Chinese developers face risks such as narrowing financing channels and more property tightening measures by local governments this year, according to Standard & Poor’s.

Developers’ balance sheets and access to funding are likely to weaken in 2014, while big cities including Beijing and Shanghai may impose further curbs if prices rise too fast, S&P Hong Kong-based analyst Bei Fu said on a conference call today. The credit-rating company maintained a stable outlook for the sector, though said developers that overly expanded in the past 18 months could be downgraded.

Chinese developers issued about US$22 billion of bonds on the offshore markets in 2013, almost double the previous year, according to S&P, as land prices increased. New-home prices in December had the biggest year-on-year gain in 2013, according to SouFun Holdings Ltd., the nation’s biggest real estate website owner, while sales tracked by the government in the first 11 months of 2013 were just shy of $1 trillion.

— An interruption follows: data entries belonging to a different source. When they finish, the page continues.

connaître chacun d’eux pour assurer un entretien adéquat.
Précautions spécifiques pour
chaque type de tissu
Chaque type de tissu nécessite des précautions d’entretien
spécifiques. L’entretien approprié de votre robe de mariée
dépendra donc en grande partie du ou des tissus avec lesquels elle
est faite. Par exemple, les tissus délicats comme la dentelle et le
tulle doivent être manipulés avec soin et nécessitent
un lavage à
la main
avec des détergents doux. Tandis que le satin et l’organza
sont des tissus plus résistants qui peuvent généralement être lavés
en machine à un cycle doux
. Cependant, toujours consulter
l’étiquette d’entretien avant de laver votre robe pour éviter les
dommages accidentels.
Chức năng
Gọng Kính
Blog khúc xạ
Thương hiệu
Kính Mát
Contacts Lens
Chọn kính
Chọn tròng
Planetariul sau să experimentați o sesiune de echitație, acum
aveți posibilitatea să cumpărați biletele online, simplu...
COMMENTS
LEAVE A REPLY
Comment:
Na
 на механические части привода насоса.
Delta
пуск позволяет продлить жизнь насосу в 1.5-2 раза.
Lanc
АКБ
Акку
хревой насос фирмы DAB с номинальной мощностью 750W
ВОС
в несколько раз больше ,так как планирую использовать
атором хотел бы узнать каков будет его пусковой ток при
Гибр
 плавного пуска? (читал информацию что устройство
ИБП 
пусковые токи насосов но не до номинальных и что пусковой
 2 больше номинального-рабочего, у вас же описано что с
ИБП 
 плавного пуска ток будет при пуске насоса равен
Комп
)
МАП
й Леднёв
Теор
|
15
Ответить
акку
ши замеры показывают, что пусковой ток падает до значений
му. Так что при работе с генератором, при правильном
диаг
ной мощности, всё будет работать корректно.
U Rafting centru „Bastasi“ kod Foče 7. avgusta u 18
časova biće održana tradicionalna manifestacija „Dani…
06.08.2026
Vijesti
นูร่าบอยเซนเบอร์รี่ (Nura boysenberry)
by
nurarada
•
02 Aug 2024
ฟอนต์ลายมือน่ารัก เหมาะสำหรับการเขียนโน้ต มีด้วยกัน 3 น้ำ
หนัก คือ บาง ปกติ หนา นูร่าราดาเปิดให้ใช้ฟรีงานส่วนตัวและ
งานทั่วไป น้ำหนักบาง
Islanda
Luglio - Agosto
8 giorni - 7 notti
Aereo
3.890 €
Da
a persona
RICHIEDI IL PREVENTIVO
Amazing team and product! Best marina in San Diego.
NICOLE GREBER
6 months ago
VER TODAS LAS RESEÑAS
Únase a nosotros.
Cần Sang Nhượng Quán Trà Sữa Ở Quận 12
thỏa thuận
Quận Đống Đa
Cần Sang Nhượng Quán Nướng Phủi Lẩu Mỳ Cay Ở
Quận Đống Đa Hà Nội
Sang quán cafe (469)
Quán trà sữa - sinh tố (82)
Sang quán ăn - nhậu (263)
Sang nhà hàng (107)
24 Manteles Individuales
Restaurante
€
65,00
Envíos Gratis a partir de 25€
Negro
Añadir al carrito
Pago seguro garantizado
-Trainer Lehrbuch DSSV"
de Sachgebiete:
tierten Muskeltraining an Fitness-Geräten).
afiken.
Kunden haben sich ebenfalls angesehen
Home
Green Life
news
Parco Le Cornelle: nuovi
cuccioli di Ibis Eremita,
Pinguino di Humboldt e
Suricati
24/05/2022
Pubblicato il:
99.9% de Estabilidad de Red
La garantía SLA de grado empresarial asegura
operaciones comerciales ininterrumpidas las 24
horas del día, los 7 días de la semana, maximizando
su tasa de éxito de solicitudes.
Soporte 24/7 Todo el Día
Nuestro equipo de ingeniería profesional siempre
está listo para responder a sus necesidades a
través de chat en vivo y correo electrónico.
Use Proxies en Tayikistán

“Many developers exceeded their sales target last year, but we also saw them issue bonds as they realized that their land acquisitions went beyond budget,” Fu said. “The offshore bond market this year may not be as strong as in 2013 because of quantitative easing tapering in the U.S.”

Tighter Liquidity

Liquidity is also getting tighter at home. The People’s Bank of China didn’t inject any funds into the interbank market in the past two weeks, according to data compiled by Bloomberg. The seven-day repurchase rate, a benchmark money-market rate indicating cash availability in the banking system, jumped 26 basis points yesterday to 4.29 percent, according to a daily fixing compiled by China’s National Interbank Funding Center. That was the biggest increase since Dec. 31.

Some developers face rising default risks, including Renhe Commercial Holdings Co. and Glorious Property Holdings Ltd., controlled by billionaire Zhang Zhirong, S&P said.

High land prices and a liquidity drain are the two biggest challenges Chinese developers face this year, Eva Lee, a property analyst at UBS AG, said earlier this week.

At least 10 Chinese cities have tightened local property policies since November.

Home prices will rise about 5 percent from 2013, while home sales volume will jump about 10 percent, according to S&P.